Take for example the end of the first Walking Dead. No matter what you do at the end of the game Lee will die, whether you have Clementine end his suffering or simply let him be. There’s no way to get around the fact that Lee, our main character, will not make it past the first season. What this does do, however, is decide what kind of person you believe your Clementine to be. The choice you make doesn’t have absolutely far reaching effects on the next two seasons, as certain events will still happen, but it does alter her personality to a degree. If you have your Clementine shoot Lee, you’re going to have a much different perception of who she is and how hardened she’s become than someone that just couldn’t bear to do the deed.

This idea is only strengthened by the ending of The Walking Dead season 2, which sees Clementine side with one of two important characters. Ultimately who she ends up with and where is decided by this choice, changing the course of her life. Of course, the events after season 2 are merely a lead in to season 3 and its new characters, and only Clementine will be there no matter what. Again though, this decides Clementine’s past leading into A New Frontier, a past that really only the player knows about, not other characters in the world. Once again the technique is used to help your perception of Clementine’s personality, and why she might make some of the decisions she does, only this time you’re controlling a new character named Javi and not Clementine herself.

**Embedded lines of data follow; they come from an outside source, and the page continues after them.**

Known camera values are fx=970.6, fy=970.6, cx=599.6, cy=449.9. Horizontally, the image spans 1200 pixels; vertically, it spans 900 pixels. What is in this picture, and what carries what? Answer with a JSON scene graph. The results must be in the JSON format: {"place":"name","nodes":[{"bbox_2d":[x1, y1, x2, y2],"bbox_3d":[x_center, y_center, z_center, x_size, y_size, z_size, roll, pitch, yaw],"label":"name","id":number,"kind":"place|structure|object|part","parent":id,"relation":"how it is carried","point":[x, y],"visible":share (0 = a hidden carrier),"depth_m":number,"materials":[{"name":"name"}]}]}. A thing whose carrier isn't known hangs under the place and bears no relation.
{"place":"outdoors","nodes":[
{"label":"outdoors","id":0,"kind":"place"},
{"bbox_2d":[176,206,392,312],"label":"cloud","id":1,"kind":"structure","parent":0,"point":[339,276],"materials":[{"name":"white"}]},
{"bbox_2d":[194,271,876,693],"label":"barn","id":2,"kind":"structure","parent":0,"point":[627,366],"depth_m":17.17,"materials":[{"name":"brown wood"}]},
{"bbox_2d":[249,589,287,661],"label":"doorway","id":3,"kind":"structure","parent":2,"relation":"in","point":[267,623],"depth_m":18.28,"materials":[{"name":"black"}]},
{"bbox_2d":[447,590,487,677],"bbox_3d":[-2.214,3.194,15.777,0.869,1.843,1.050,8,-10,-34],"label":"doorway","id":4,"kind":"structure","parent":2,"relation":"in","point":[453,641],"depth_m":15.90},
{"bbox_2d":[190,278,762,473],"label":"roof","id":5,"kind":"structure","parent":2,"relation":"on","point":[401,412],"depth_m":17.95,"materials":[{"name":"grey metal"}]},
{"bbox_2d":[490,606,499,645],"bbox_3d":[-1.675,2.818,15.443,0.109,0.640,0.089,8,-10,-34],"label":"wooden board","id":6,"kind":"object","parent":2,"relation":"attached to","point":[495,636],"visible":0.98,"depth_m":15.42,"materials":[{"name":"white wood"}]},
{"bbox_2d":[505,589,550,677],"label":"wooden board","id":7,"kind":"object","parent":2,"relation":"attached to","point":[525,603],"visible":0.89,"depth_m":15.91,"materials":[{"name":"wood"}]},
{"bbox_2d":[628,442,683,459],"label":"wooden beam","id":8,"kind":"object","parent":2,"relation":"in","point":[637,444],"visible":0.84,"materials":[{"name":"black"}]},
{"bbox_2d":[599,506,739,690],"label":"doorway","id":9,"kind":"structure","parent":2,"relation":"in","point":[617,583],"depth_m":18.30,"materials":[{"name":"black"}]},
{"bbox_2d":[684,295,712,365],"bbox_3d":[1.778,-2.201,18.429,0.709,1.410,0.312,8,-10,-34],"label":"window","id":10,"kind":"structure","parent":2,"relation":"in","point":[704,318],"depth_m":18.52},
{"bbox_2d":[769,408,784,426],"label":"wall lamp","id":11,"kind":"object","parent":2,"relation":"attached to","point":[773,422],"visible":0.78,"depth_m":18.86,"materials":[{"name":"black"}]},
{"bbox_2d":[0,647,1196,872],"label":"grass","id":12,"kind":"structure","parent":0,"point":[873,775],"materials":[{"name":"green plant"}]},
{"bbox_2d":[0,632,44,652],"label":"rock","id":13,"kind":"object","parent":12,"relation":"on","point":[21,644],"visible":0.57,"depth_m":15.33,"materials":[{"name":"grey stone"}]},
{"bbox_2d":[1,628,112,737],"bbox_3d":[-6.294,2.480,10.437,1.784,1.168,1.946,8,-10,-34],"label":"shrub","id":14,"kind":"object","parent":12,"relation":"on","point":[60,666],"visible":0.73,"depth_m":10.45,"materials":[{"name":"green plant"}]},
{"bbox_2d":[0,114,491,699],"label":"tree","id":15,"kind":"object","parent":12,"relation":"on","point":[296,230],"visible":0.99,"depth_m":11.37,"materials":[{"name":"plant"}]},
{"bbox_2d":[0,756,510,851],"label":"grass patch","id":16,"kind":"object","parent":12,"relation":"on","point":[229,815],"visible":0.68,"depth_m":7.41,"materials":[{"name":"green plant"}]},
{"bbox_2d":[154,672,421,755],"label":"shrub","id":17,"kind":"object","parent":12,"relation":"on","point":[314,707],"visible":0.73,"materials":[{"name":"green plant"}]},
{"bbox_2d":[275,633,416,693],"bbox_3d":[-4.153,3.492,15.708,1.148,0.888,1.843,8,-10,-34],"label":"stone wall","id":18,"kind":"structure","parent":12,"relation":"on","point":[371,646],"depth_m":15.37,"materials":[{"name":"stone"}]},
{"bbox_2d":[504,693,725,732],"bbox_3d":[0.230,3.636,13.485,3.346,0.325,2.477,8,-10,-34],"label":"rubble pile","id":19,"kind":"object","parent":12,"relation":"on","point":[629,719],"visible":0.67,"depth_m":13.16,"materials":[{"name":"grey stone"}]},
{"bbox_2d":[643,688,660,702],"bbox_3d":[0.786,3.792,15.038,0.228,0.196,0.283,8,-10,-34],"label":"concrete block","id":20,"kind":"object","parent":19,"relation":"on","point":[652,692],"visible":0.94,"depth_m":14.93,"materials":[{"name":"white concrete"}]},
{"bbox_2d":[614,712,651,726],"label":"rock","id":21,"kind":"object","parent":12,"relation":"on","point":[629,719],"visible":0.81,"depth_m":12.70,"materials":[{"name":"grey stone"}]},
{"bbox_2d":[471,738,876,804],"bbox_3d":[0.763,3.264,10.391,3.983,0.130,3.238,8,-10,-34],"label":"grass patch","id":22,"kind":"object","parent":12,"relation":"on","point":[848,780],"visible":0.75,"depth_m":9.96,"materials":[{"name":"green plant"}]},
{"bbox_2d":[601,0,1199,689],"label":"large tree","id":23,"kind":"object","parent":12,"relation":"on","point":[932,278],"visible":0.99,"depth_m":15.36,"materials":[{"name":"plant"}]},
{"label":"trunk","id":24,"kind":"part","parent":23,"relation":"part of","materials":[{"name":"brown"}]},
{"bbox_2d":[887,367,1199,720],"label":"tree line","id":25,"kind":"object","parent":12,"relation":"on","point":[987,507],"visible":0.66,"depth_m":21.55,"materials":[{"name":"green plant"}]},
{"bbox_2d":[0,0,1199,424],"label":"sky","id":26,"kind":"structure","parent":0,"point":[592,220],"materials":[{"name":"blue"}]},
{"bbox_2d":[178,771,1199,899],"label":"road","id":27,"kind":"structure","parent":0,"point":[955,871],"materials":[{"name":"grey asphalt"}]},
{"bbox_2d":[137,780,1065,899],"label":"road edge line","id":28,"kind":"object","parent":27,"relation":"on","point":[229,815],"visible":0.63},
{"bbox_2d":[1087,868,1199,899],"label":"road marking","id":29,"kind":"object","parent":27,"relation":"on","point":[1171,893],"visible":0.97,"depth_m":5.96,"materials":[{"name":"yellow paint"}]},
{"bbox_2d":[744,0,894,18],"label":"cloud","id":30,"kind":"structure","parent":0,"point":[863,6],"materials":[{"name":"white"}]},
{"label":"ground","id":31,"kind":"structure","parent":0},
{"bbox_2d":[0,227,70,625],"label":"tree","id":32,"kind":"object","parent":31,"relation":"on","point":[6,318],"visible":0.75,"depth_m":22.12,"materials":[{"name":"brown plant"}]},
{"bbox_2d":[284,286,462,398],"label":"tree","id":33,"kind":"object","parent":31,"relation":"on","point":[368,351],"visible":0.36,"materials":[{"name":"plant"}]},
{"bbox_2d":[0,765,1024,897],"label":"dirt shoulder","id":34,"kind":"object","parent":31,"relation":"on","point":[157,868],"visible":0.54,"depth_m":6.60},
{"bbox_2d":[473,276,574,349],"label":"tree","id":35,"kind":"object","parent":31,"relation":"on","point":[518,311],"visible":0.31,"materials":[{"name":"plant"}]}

Morality and choosing between right and wrong has always been a big part of Telltale games, which is why some decisions are so darn hard to make. This is done intentionally as Telltale games want to play with player’s morality, and because of that each person that picks up one of their game will interpret the story and choices differently. How you view the world will decide your choices, and in turn affect your perception.

Telltale helps reinforce morality at the end of each episode by showing how your choices stack up against what others did. This in and of itself is a brilliant feature that weighs your choices against those of other players, giving it extra meaning by comparing your experience to everyone else, and showing the variation that can happen.

By juxtaposing this level of choice with a streamlined overall narrative, Telltale games put players in difficult positions. Sometime it’s to make players feel like their choices are inconsequential for a reason, like the harsh reality of being unable to save Lee. Other times it’s to reinforce what a player thinks is most important with a character and the world, like having to choose whether to attend the press conference as Batman or Bruce Wayne at the end of the series. Most often, what happens in Telltale games doesn’t revolve around your player character, but you’re reacting to hard situations that other characters put you in.

Telltale Games, Batman, Bruce Wayne

Player choice is a brilliant thing, and something that can create an unprecedented level of immersion. Too often, however, we forget how granting the player huge amounts of choice and freedom can lead to an unfocused story or uneven characters. You aren’t playing blank slates in Telltale games, and because of that there are certain personality traits that you don’t want to break with Lee, Bigby Wolf, Bruce Wayne, or any of the others.

Telltale is a storytelling developer, that is and probably always will be their focus. There are particular stories and themes they want to touch on, but they still try and mold each experience to feel unique to players. Big choices are there, but normally they won’t affect the big story beats of the game, and that’s just how it should be. Perception is everything, and Telltale has become masters at playing with how you view and interacting with their worlds.